Beginning with the line where "text: (54, 406) -> (64, 451), moved" occurs, set down each line of the records through the final one, exactly and without additions.

^^^^

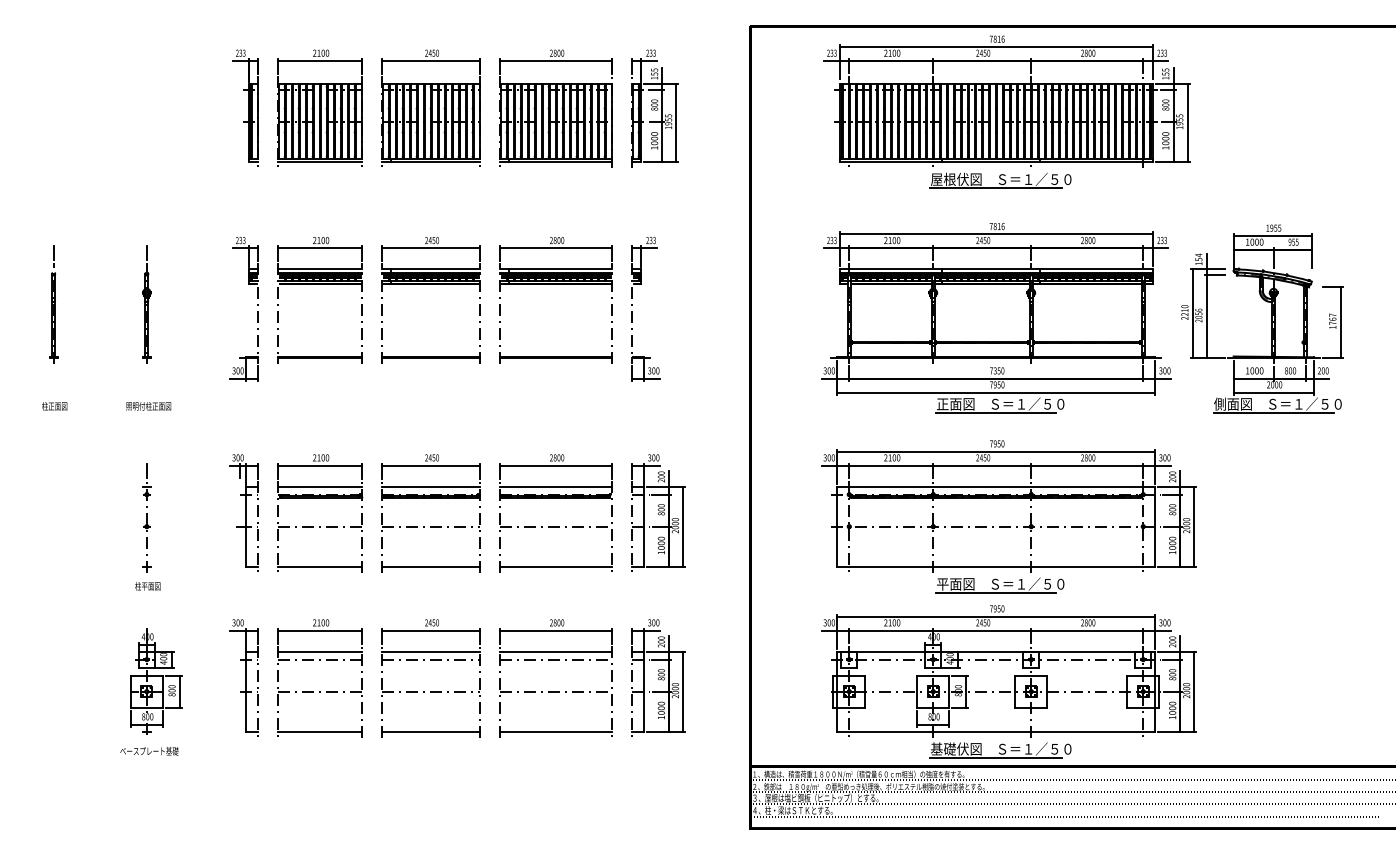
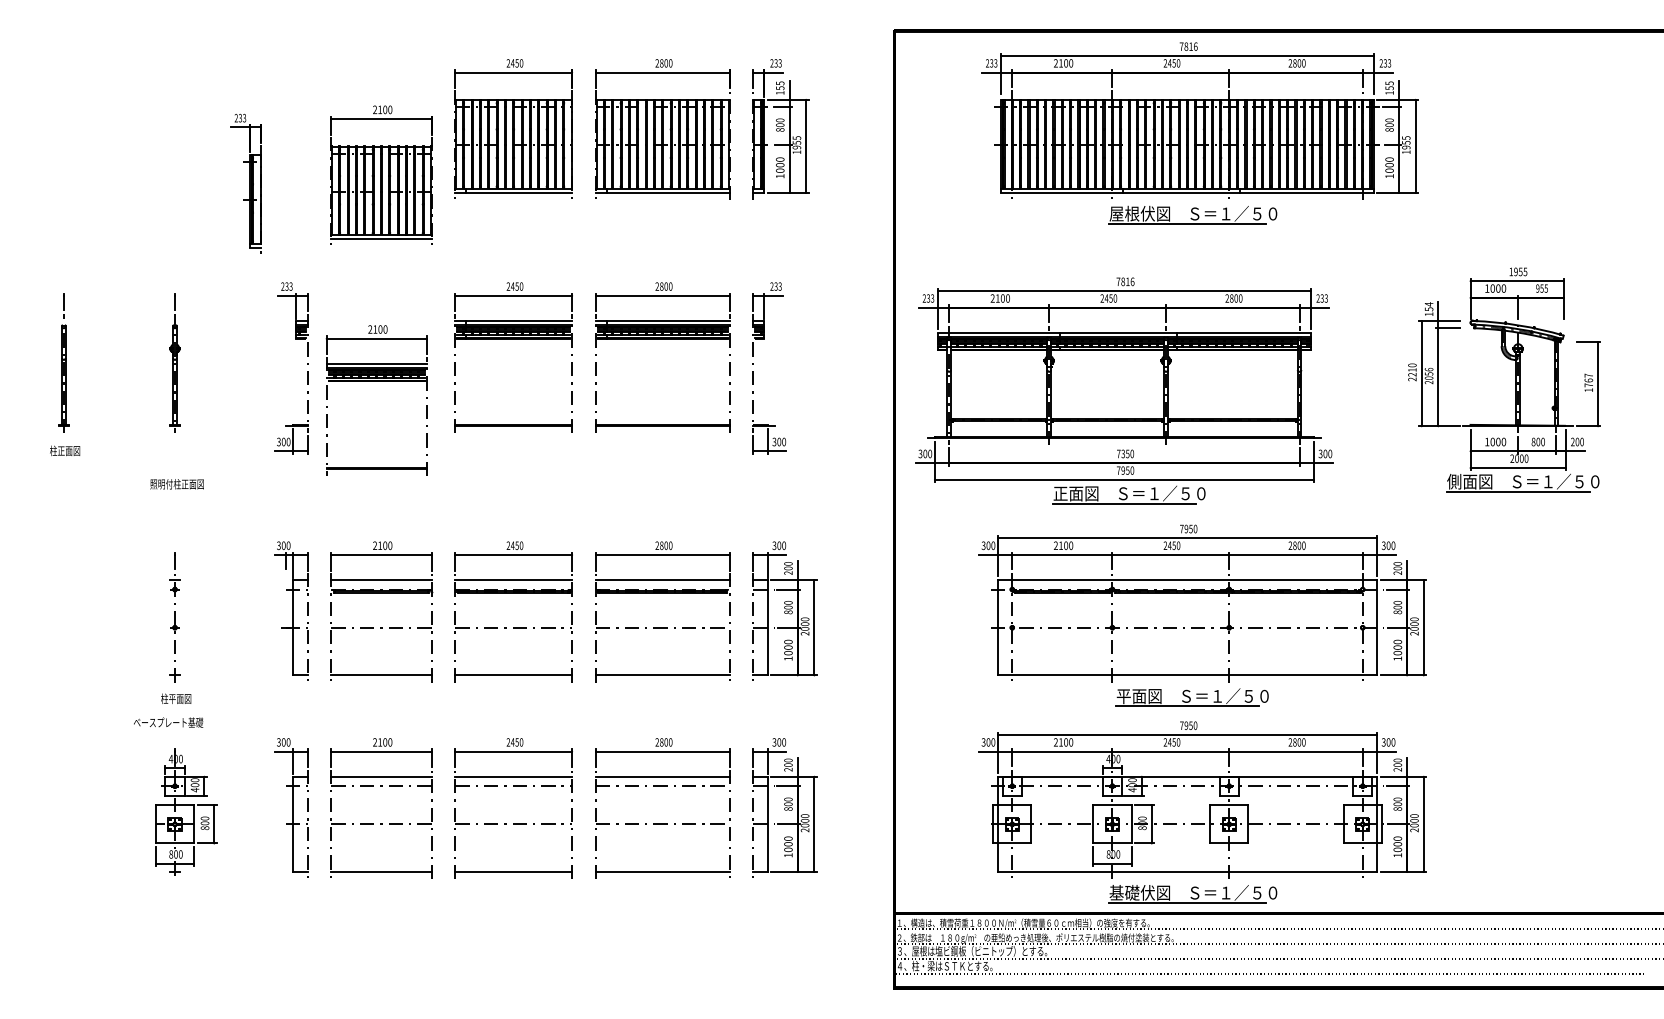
part: (245, 107) -> (246, 182), moved
part: (319, 107) -> (380, 174), moved
part: (319, 284) -> (376, 381), moved
part: (996, 318) -> (1124, 391), moved
text: (54, 406) -> (64, 451), moved
text: (149, 751) -> (168, 722), moved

^^^^

Completed task:
text: (54, 406) -> (64, 451), moved
text: (149, 751) -> (168, 722), moved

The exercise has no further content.